Изобретение относится к области медицины, а именно сердечно-сосудистой хирургии. Одновременно выполняют выделение общей сонной артерии, наружной сонной артерии, внутренней сонной артерии с двух сторон разными хирургами. После чего одновременно производится пережатие общей сонной артерии, наружной сонной артерии, внутренней сонной артерии справа и слева. Затем одновременно справа и слева выполняется установка временного внутрипросветного шунта и далее выполняются эндартерэктомия, сосудистый шов, гемостаз, установка дренажа и ушивание раны. Способ позволяет выполнить каротидную эндартерэктомию (КЭЭ0 с двух сторон у пациентов с двусторонними стенозами внутренней сонной артерии (ВСА) без риска развития дистальной эмболизации, ишемического инсульта, геморрагического инсульта и геморрагической трансформации. 1 табл., 6 пр.
Изобретение относится к области медицины, а именно сердечно-сосудистой хирургии. Выделяют общую сонную артерию, внутреннюю сонную артерию, наружную сонную артерию. Одновременно с этим выделяют большую подкожную вену.
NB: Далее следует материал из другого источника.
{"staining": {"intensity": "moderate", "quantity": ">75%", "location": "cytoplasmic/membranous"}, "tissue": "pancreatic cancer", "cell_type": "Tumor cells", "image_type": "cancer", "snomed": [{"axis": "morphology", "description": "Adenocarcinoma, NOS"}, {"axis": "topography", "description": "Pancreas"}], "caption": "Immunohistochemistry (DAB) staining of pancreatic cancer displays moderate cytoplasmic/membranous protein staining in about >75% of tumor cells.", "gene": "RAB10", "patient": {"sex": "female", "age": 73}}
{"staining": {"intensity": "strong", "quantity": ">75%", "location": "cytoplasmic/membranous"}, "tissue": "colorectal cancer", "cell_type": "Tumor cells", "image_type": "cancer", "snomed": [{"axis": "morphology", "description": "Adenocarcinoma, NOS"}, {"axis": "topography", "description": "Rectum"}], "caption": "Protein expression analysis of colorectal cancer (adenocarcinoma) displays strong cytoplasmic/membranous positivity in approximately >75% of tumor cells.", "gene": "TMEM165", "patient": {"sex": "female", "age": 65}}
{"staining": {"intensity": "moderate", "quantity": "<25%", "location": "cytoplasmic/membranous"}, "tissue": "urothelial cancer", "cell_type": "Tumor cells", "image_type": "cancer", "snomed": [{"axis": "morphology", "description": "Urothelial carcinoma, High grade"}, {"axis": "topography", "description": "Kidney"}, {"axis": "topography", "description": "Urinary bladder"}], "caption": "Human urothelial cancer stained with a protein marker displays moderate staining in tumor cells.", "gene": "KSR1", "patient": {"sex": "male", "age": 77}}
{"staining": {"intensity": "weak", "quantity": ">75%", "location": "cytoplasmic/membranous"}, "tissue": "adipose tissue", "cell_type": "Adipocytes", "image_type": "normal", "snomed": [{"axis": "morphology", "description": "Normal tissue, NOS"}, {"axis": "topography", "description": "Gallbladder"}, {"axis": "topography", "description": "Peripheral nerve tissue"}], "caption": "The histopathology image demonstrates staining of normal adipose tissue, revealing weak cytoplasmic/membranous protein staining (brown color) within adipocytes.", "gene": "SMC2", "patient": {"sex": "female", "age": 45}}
При этом концы большой подкожной вены лигируют и большую подкожную вену отсекают, извлекая из раны. После этого в проксимальный конец большой подкожной вены погружают металлическую канюлю, через которую вводят физиологический раствор, имитируя кровоток, визуализируя притоки большой подкожной вены, после чего перевязывают притоки большой подкожной вены. Затем выполняют боковое отжатие общей сонной артерии, скальпелем вырезают артериотомное отверстие и выполняют анастомоз «конец-в-бок» между проксимальным концом большой подкожной вены и данным артериотомным отверстием. После этого выполняют боковое отжатие внутренней сонной артерии, скальпелем вырезают артериотомное отверстие и выполняют анастомоз «конец-в-бок» между дистальным концом большой подкожной вены и данным артериотомным отверстием. При этом перед наложением последнего стежка анастомоза снимают зажим с общей сонной артерии, запускают кровоток в большую подкожную вену, затем выполняют последний стежок, завершая анастомоз, и снимают зажим с внутренней сонной артерии. Способ позволяет создать путь для поступления кровотока из ОСА во ВСА в обход зоны артериотомии ОСА и ВСА. 3 з.п. ф-лы, 1 табл., 6 пр.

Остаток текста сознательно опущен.